そして、刺し傷も一瞬のうちに再生されてしまう。
(反魔力を流しても力が衰える様子がない……再生能力も身体能力も魔力によるものではない?)
アルベルは自分の力が通じていない事に気がつく。
しかし、それでも彼は諦めない。
「まあ良いさ、大体動きは読めた。

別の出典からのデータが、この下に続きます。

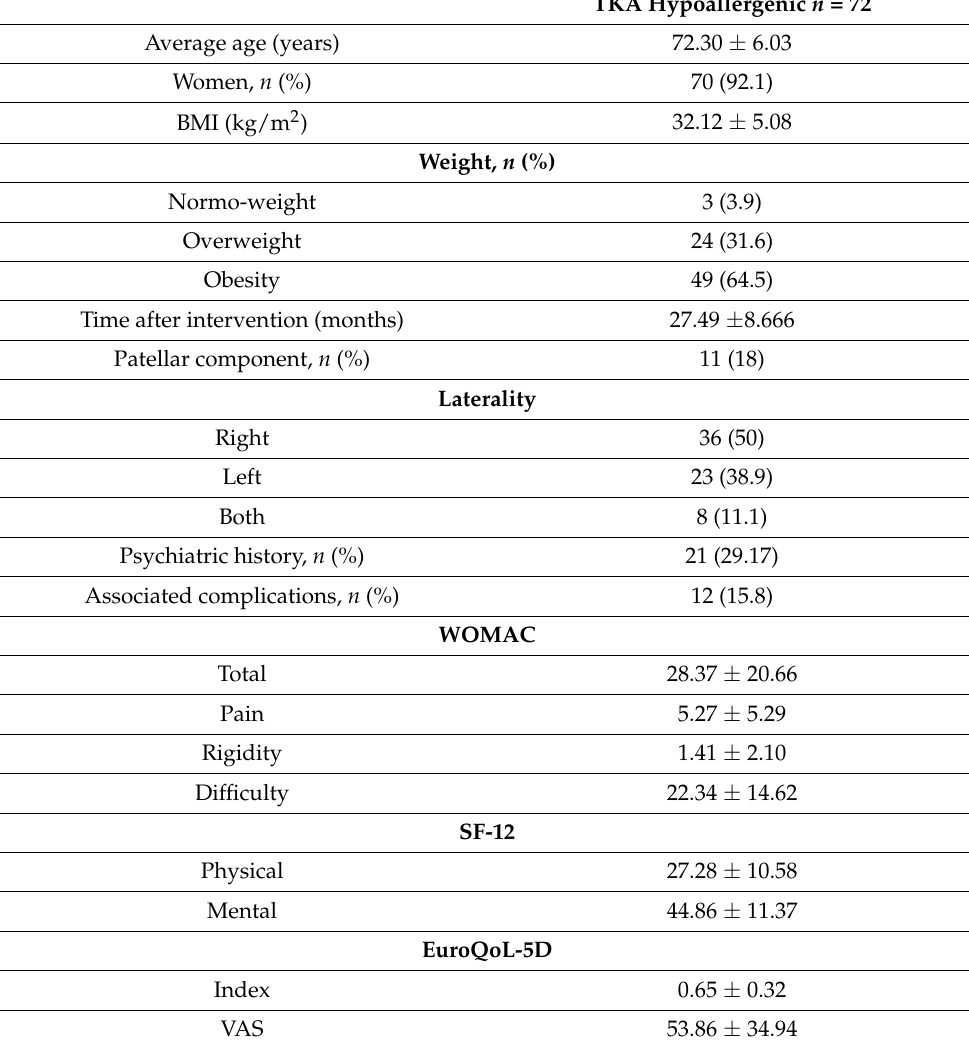
Table 2. Descriptive characteristics of the study sample. The results are presented as the mean ± standard deviation (SD) or total value and percentage. Body Mass Index (BMI), Western Ontario naire), The EQ-5D-5L questionnaire essentially consists of 2 pages: the EQ-5D descriptive system (Euro-Qol-5D) and Visual Analog Scale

そろそろ仕留めさせてもらうぞ」
再び素早い踏み込みで距離を詰め、鋭い一撃を放つ。
「足元がお留守ですよ」
アルベルの足元が光り出し、白く輝く槍が突き出される。
「おっとぉ」
攻撃を中断し、横に飛び退く事で避ける。
避けた先にも槍が突き出し、動き続ける事を余儀なくされる。
(こんな事されてたら体力が持たん……そろそろカタをつけないと)
「ふう……ふう……」
アルベルは息が上がっており、疲労が見え始めている。
足元に迫る槍を避けつつもう一度距離を詰め、打ち合いへ持ち込む。
だが、さっきと違い槍を避けながらの攻防であるため、体力も集中力もみるみる削られる。
シトリーとイーリスは心配そうに戦いを見守っている。
「アルベル……!」
「何か、私達に出来る事は……!」
恐るべき事に、この限界状態に入る事こそがアルベルの狙いだった。
(来たッ……『ゾーン状態』!)
アルベルは相手の動き、槍の攻撃がスローモーションに見えていた。
精神も体力も限界の極地、それでいて思考は驚く程冴えていた。
(見える、隙が見える!)
戦いの最中、アルベルは敵前で刀を鞘に納める。
姿勢を低めて右手で柄を握り締める。
その構えは居合の構えであった。
視線は相手の喉元を捉えていた。
「一閃」
最速の一撃。
音は遅れてやってきた。
黒い刃は流れるように鞘に戻っていく。
「……終わりだな」
アゼルは何が起きたのか分からなかった。
驚愕と疑問に満ちた表情を浮かべながら、体の自由が利かない事に気づく。
それもその筈である、頭と体が離れているのだから。
そう、アルベルは一撃の下にその首を刎ねたのだ。
「”使徒“か、確かに手強かったよ。でも言っただろ? 俺は強いんだ、悪いね」
ほんの一瞬前まで”使徒“の役割を背負っていた青年の、首のない胴体に向かって語りかける。
これで、聖法国の最強戦力は滅んだ。
イーリスの復讐劇は幕を閉じた。
……だが、アルベルはすぐにその違和感に気づいた。
「アルベル?」
シトリーも、アルベルが何かに気づいた事に気づく。
イーリスは何が起きたのか未だに状況を飲み込めていなかった。
「……チキショー!」
アルベルは未だ直立している、首のない胴体に向かって再び居合斬りを放つ。
その胴体はどう考えても死んでいるように見える、だが驚くべき事に、居合の一撃をバックステップで避けたのだ。
「えっ?」
「生きてるの!?」
イーリスとシトリーも驚きの声を上げる。
その胴体は突如として肥大化を始め、服を破り、肌が白く変色し、首の断面からは新たな頭が生えてきた。
そして、その姿は以前戦ったある存在に姿が似ていた。
”夜の傷跡“である。
肌は白いものの、巨大な人の形をしている事、目がなく不気味な口が開いた顔をしている事などの特徴を持っていた。
アルベルは狼狽えながらも足元に視線を落とす。
そこには、驚愕と疑問に満ちた表情を浮かべたアゼルの首が転がっている。
「第二回戦始まり……ってわけか」
シトリー、イーリス、アルベルの三人は目の前の怪物を倒す決意をした。